An enterprise, too, must find its own way by experiences, like a biker in a world alien to him. It must process the experiences and try to come up with the right conclusions. Just like the management must learn to make the right decisions and to introduce the procedures as they were announced, albeit all with a maximum of uncertainty.
Just imagine: a few years ago, we were still taught in economics that five-year-planning is both necessary and reasonable.
With this example, I wanted to show that what is true for an enterprise on a grand scale is just as true for a bike tour on a small scale: both the cyclist and the entrepreneur will only reach their goal successfully if they plan the tour prudently yet always learn as they go and react adequately.
It is particularly important for enterprises. The stakeholders of an enterprise are humans. The most important of them are the employees and the customers.
The employees will only be a success and the customers will only be happy if you can live up to the many multi-dimensional success categories of a highly complex market situation – one that, moreover, is permanently changing.

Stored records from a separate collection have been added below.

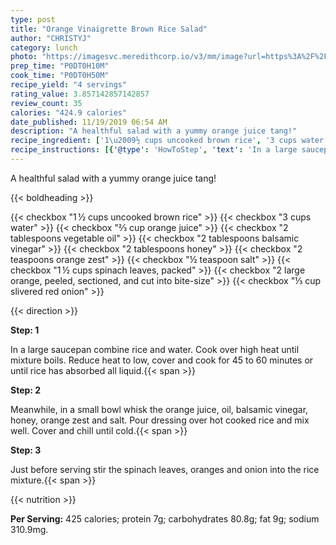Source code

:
 ```yaml
---
type: post
title: "Orange Vinaigrette Brown Rice Salad"
author: "CHRISTYJ"
category: lunch
photo: "https://imagesvc.meredithcorp.io/v3/mm/image?url=https%3A%2F%2Fimages.media-allrecipes.com%2Fuserphotos%2F4460403.jpg"
prep_time: "P0DT0H10M"
cook_time: "P0DT0H50M"
recipe_yield: "4 servings"
rating_value: 3.857142857142857
review_count: 35
calories: "424.9 calories"
date_published: 11/19/2019 06:54 AM
description: "A healthful salad with a yummy orange juice tang!"
recipe_ingredient: ['1\u2009½ cups uncooked brown rice', '3 cups water', '⅔ cup orange juice', '2 tablespoons vegetable oil', '2 tablespoons balsamic vinegar', '2 tablespoons honey', '2 teaspoons orange zest', '½ teaspoon salt', '1\u2009½ cups spinach leaves, packed', '2 large  orange, peeled, sectioned, and cut into bite-size ', '⅓ cup slivered red onion']
recipe_instructions: [{'@type': 'HowToStep', 'text': 'In a large saucepan combine rice and water. Cook over high heat until mixture boils. Reduce heat to low, cover and cook for 45 to 60 minutes or until rice has absorbed all liquid.\n'}, {'@type': 'HowToStep', 'text': 'Meanwhile, in a small bowl whisk the orange juice, oil, balsamic vinegar, honey, orange zest and salt. Pour dressing over hot cooked rice and mix well. Cover and chill until cold.\n'}, {'@type': 'HowToStep', 'text': 'Just before serving stir the spinach leaves, oranges and onion into the rice mixture.\n'}]
---
```


A healthful salad with a yummy orange juice tang! 

{{< boldheading >}}

{{< checkbox "1 ½ cups uncooked brown rice" >}}
{{< checkbox "3 cups water" >}}
{{< checkbox "⅔ cup orange juice" >}}
{{< checkbox "2 tablespoons vegetable oil" >}}
{{< checkbox "2 tablespoons balsamic vinegar" >}}
{{< checkbox "2 tablespoons honey" >}}
{{< checkbox "2 teaspoons orange zest" >}}
{{< checkbox "½ teaspoon salt" >}}
{{< checkbox "1 ½ cups spinach leaves, packed" >}}
{{< checkbox "2 large  orange, peeled, sectioned, and cut into bite-size" >}}
{{< checkbox "⅓ cup slivered red onion" >}}


{{< direction >}}

**Step: 1**

In a large saucepan combine rice and water. Cook over high heat until mixture boils. Reduce heat to low, cover and cook for 45 to 60 minutes or until rice has absorbed all liquid.{{< span >}}

**Step: 2**

Meanwhile, in a small bowl whisk the orange juice, oil, balsamic vinegar, honey, orange zest and salt. Pour dressing over hot cooked rice and mix well. Cover and chill until cold.{{< span >}}

**Step: 3**

Just before serving stir the spinach leaves, oranges and onion into the rice mixture.{{< span >}}

{{< nutrition >}}

**Per Serving:** 425 calories; protein 7g; carbohydrates 80.8g; fat 9g; sodium 310.9mg.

Many categories play an important role. You cannot even grasp them all rationally; maybe you are not even aware of them. Consequently, it might be a good idea to reduce your ambition a little bit when it comes to numbers, while at the same time setting more store by ambitious development of entrepreneurial values and culture.
So here is what I recommend:
How about planning less ambitiously where numbers are concerned and instead leaving room for other, equally ambitious goals?
All this is merely meant as a story and primer for making you thoughtful. It might help when you try to replace yesterday’s ideas by those of tomorrow. During the last few years, many changes have taken place. And the change continues. Or in other words: the caravan rolls.